Please reproduce the following records exactly, with nothing omitted.

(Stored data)
....................

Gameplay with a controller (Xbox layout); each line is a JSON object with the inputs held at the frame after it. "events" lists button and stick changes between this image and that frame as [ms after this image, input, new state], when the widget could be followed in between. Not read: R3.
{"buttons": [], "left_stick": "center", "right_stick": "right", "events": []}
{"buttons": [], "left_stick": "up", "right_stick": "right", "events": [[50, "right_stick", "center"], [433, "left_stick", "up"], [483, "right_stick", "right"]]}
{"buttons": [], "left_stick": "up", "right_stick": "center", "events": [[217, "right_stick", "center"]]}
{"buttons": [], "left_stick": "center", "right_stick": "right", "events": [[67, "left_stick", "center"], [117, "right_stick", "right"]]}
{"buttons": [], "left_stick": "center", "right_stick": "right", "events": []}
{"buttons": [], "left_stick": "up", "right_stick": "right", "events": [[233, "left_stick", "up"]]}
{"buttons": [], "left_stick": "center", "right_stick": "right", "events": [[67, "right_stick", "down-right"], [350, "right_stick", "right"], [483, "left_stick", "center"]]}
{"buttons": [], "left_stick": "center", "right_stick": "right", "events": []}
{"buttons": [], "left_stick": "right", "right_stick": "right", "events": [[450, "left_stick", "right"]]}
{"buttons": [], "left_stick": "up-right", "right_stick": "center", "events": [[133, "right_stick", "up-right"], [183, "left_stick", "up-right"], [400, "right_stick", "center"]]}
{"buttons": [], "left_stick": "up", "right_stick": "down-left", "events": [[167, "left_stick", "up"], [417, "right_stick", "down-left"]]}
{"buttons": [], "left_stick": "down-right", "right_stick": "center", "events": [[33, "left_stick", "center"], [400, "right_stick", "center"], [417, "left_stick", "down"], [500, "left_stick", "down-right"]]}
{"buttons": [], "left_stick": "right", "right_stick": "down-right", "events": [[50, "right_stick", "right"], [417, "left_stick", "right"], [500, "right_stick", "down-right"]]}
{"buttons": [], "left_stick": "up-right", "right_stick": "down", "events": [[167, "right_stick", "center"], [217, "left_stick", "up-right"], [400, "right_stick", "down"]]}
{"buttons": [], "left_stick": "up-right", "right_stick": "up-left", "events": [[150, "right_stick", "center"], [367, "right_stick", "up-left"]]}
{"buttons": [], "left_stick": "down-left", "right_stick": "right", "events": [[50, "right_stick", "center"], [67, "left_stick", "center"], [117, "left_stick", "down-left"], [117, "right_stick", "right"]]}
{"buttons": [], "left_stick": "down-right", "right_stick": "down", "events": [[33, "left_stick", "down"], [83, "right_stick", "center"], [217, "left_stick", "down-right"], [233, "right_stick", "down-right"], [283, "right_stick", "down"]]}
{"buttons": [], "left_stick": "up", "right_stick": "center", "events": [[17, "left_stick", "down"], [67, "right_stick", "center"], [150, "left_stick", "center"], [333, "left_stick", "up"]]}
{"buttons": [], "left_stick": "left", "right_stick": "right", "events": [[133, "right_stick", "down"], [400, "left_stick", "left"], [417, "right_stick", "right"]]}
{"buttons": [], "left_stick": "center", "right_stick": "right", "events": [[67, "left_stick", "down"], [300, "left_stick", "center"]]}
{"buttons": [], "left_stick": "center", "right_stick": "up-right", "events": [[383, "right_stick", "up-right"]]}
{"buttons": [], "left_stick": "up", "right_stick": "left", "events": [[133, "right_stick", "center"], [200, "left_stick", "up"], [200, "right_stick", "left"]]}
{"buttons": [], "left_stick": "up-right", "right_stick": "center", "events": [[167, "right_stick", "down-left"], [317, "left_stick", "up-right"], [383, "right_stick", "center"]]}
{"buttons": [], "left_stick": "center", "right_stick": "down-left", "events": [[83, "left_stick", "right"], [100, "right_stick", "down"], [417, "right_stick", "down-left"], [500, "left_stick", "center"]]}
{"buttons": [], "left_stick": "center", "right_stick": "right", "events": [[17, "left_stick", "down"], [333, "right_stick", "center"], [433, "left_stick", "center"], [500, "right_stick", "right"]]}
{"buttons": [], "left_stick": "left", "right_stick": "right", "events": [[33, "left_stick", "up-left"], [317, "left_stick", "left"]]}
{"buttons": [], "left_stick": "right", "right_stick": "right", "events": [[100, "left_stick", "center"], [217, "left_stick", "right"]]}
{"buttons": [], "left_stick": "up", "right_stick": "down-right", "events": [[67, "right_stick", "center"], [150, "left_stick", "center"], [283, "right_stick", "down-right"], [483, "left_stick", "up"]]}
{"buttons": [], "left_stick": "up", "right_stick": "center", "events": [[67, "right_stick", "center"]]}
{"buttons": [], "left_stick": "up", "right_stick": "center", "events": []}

....................

:: RESULT BELOW ::
Gameplay with a controller (Xbox layout); each line is a JSON object with the inputs held at the frame after it. "events" lists button and stick changes between this image and that frame as [ms after this image, input, new state], when the widget could be followed in between. Not read: R3.
{"buttons": [], "left_stick": "center", "right_stick": "right", "events": []}
{"buttons": [], "left_stick": "up", "right_stick": "right", "events": [[50, "right_stick", "center"], [433, "left_stick", "up"], [483, "right_stick", "right"]]}
{"buttons": [], "left_stick": "up", "right_stick": "center", "events": [[217, "right_stick", "center"]]}
{"buttons": [], "left_stick": "center", "right_stick": "right", "events": [[67, "left_stick", "center"], [117, "right_stick", "right"]]}
{"buttons": [], "left_stick": "center", "right_stick": "right", "events": []}
{"buttons": [], "left_stick": "up", "right_stick": "right", "events": [[233, "left_stick", "up"]]}
{"buttons": [], "left_stick": "center", "right_stick": "right", "events": [[67, "right_stick", "down-right"], [350, "right_stick", "right"], [483, "left_stick", "center"]]}
{"buttons": [], "left_stick": "center", "right_stick": "right", "events": []}
{"buttons": [], "left_stick": "right", "right_stick": "right", "events": [[450, "left_stick", "right"]]}
{"buttons": [], "left_stick": "up-right", "right_stick": "center", "events": [[133, "right_stick", "up-right"], [183, "left_stick", "up-right"], [400, "right_stick", "center"]]}
{"buttons": [], "left_stick": "up", "right_stick": "down-left", "events": [[167, "left_stick", "up"], [417, "right_stick", "down-left"]]}
{"buttons": [], "left_stick": "down-right", "right_stick": "center", "events": [[33, "left_stick", "center"], [400, "right_stick", "center"], [417, "left_stick", "down"], [500, "left_stick", "down-right"]]}
{"buttons": [], "left_stick": "right", "right_stick": "down-right", "events": [[50, "right_stick", "right"], [417, "left_stick", "right"], [500, "right_stick", "down-right"]]}
{"buttons": [], "left_stick": "up-right", "right_stick": "down", "events": [[167, "right_stick", "center"], [217, "left_stick", "up-right"], [400, "right_stick", "down"]]}
{"buttons": [], "left_stick": "up-right", "right_stick": "up-left", "events": [[150, "right_stick", "center"], [367, "right_stick", "up-left"]]}
{"buttons": [], "left_stick": "down-left", "right_stick": "right", "events": [[50, "right_stick", "center"], [67, "left_stick", "center"], [117, "left_stick", "down-left"], [117, "right_stick", "right"]]}
{"buttons": [], "left_stick": "down-right", "right_stick": "down", "events": [[33, "left_stick", "down"], [83, "right_stick", "center"], [217, "left_stick", "down-right"], [233, "right_stick", "down-right"], [283, "right_stick", "down"]]}
{"buttons": [], "left_stick": "up", "right_stick": "center", "events": [[17, "left_stick", "down"], [67, "right_stick", "center"], [150, "left_stick", "center"], [333, "left_stick", "up"]]}
{"buttons": [], "left_stick": "left", "right_stick": "right", "events": [[133, "right_stick", "down"], [400, "left_stick", "left"], [417, "right_stick", "right"]]}
{"buttons": [], "left_stick": "center", "right_stick": "right", "events": [[67, "left_stick", "down"], [300, "left_stick", "center"]]}
{"buttons": [], "left_stick": "center", "right_stick": "up-right", "events": [[383, "right_stick", "up-right"]]}
{"buttons": [], "left_stick": "up", "right_stick": "left", "events": [[133, "right_stick", "center"], [200, "left_stick", "up"], [200, "right_stick", "left"]]}
{"buttons": [], "left_stick": "up-right", "right_stick": "center", "events": [[167, "right_stick", "down-left"], [317, "left_stick", "up-right"], [383, "right_stick", "center"]]}
{"buttons": [], "left_stick": "center", "right_stick": "down-left", "events": [[83, "left_stick", "right"], [100, "right_stick", "down"], [417, "right_stick", "down-left"], [500, "left_stick", "center"]]}
{"buttons": [], "left_stick": "center", "right_stick": "right", "events": [[17, "left_stick", "down"], [333, "right_stick", "center"], [433, "left_stick", "center"], [500, "right_stick", "right"]]}
{"buttons": [], "left_stick": "left", "right_stick": "right", "events": [[33, "left_stick", "up-left"], [317, "left_stick", "left"]]}
{"buttons": [], "left_stick": "right", "right_stick": "right", "events": [[100, "left_stick", "center"], [217, "left_stick", "right"]]}
{"buttons": [], "left_stick": "up", "right_stick": "down-right", "events": [[67, "right_stick", "center"], [150, "left_stick", "center"], [283, "right_stick", "down-right"], [483, "left_stick", "up"]]}
{"buttons": [], "left_stick": "up", "right_stick": "center", "events": [[67, "right_stick", "center"]]}
{"buttons": [], "left_stick": "up", "right_stick": "center", "events": []}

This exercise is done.